Future-proofed physical access control helps campus administrators provide improved campus security coupled with convenience to students and staff
By Gustavo Gassmann, HID Vice President of Emerging Markets, PACS
With an estimated 13.2m students and thousands of faculty members entering and exiting South African campus buildings at any time, university administrators must be fastidious about security, especially in today’s rapidly evolving technological environment.
Modern campuses typically have centralised management and control of security systems and procedures, as well as risk-management strategies that include identification, assessment and monitoring of threats.
This is especially important as the country’s tertiary institutions have on occasion been the epicentre of protest action. Some of that was peaceful. Some has led to large-scale vandalism, destruction of property and disruption to teaching and learning.
As the first line of defence against intruders and unauthorized access, access control systems must be well understood and deployed.
But with new technologies coming to the market and user expectations changing, mobile access control has quickly gained traction in recent years for its convenience, flexibility and enhanced security features.
During the pandemic, campuses with a future-safe physical access control systems (PACS) infrastructure demonstrated how important it is to quickly add capabilities that improve resilience and adaptability.
One international case study is the Les Roches Hospitality School in Spain, where mobile IDs for “touchless” access control eliminated badge and ID card issuance touchpoints and contact with cards, readers or keypads, while elevating the student experience.
An example: When students come to study at the Les Roches Marbella campus, they are not just attending one of the world’s leading hospitality business schools, they are also enveloped in extraordinary innovation and sophisticated living to mirror the exceptional experiences they are being trained on.
Les Roches houses more than 1,000 students from around the world in a real-life training site that offers hands-on experience. With a legacy card-based system, the students and faculty needed to have with their badges at all times to validate themselves.
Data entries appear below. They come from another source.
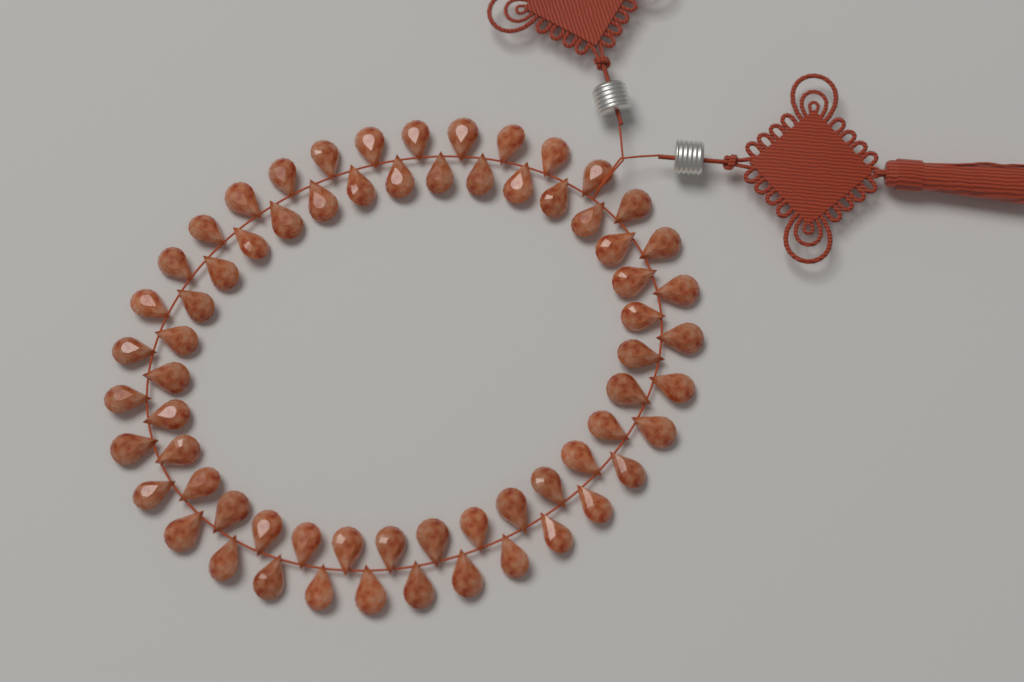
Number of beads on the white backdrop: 66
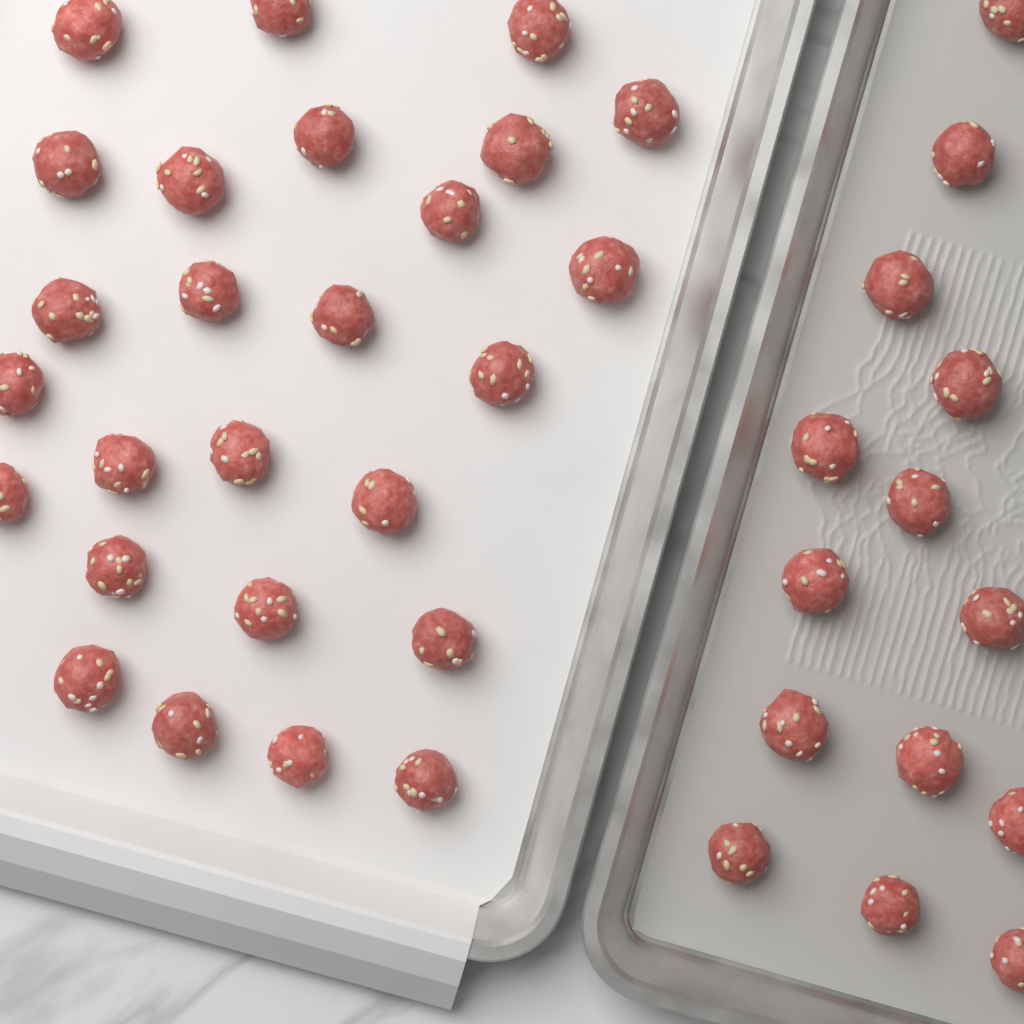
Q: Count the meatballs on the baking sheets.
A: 40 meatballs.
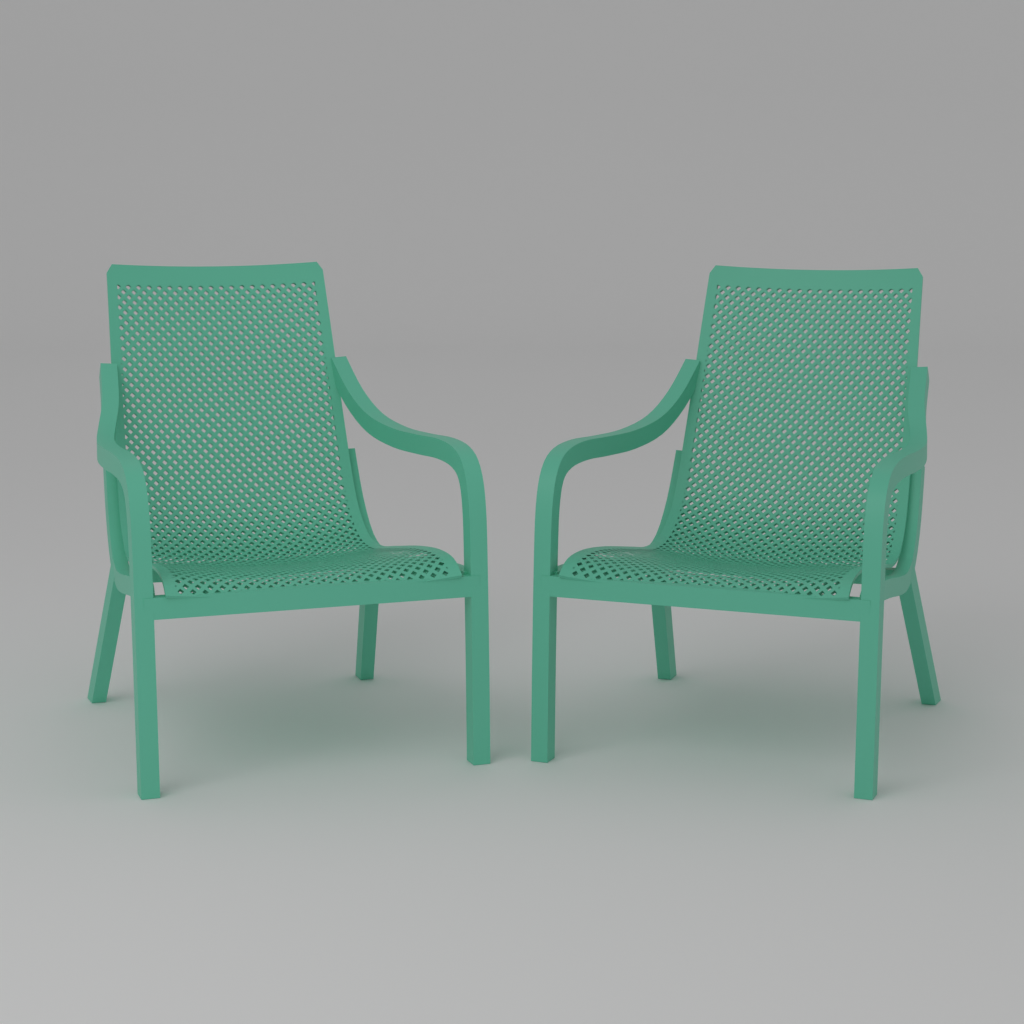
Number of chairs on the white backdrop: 2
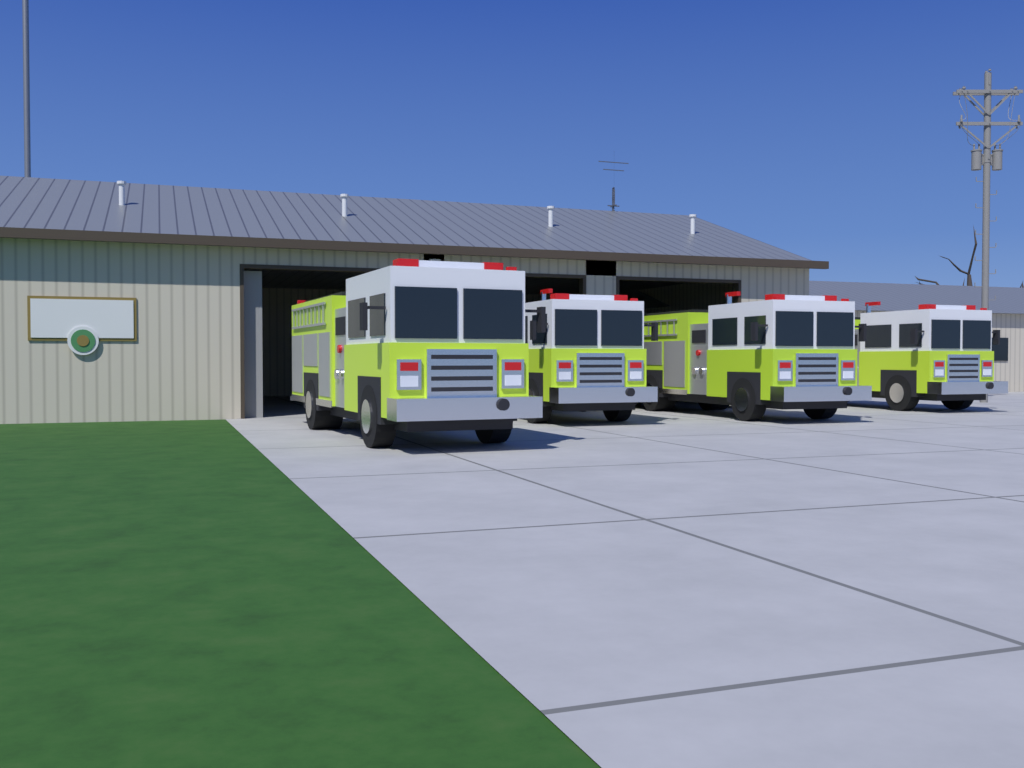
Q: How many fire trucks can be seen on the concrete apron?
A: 4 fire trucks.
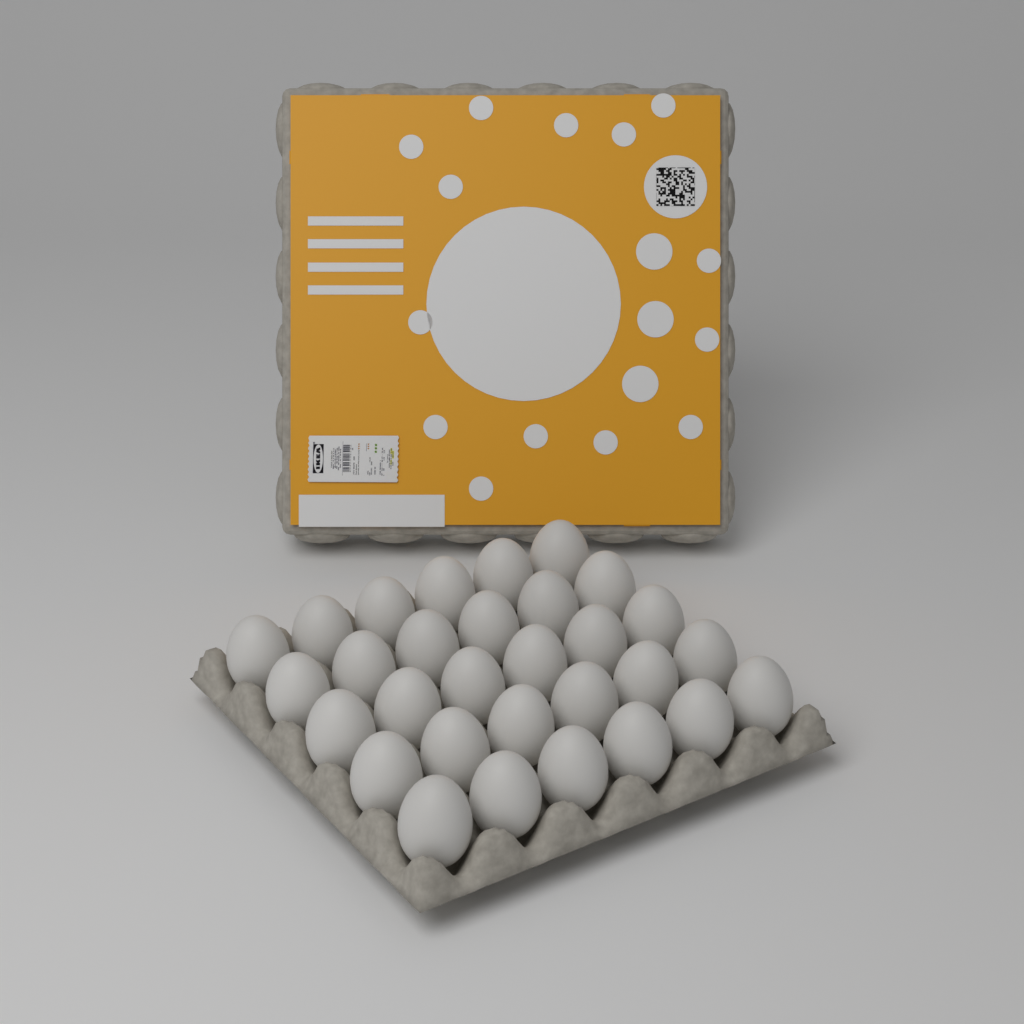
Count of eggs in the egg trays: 30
Supporting administrators’ quest for digital transformation, as part of the school’s Spark incubator program, the school’s leadership team wanted this system to be replaced with a mobile credentials-based system where plastic access cards would be replaced by digital IDs on a smartphone.
This would serve as the verification for daily physical access and digital touchpoints, including building access, vending machines and restaurant reservations. It would also allow the school to steer digital transformation and student efficiencies throughout its security and administrative functions.
The solution should provide the following benefits:
- Swift granting and removal of access
- Avoiding disruption when students lose or forget cards
- Accommodating a multisystem environment
- Promoting administrative efficiencies such as new student registration
Management also wanted to drive improvements through back-office processes and procedures to save time and resources, while enhancing everyday life on campus through modern technology. One of the most pressing factors for this particular mobile initiative was to achieve higher efficiency around the school’s new student intake registration or check-in process each semester, because loading ID credentials individually onto RFID cards, then printing each of the 1,000-plus cards, meant corrections along the way were inevitable.
Considerations: the mobile technology needed to support both Android and iOS phones, as well as physical card technology.
The solution that emerged comprised a robust mobile ecosystem with more than 40 access points featuring mobile identification, app, portal and reader technologies.
More importantly, because the solution is built on open standards-based technology where software upgrades can be securely managed through the cloud, it has the ability to integrate with existing security platforms as well as support future technologies. It points to a future where access can be meticulously controlled without compromising convenience, and that is likely to sit as well with South Africa’s tertiary education sector as it has elsewhere in the world.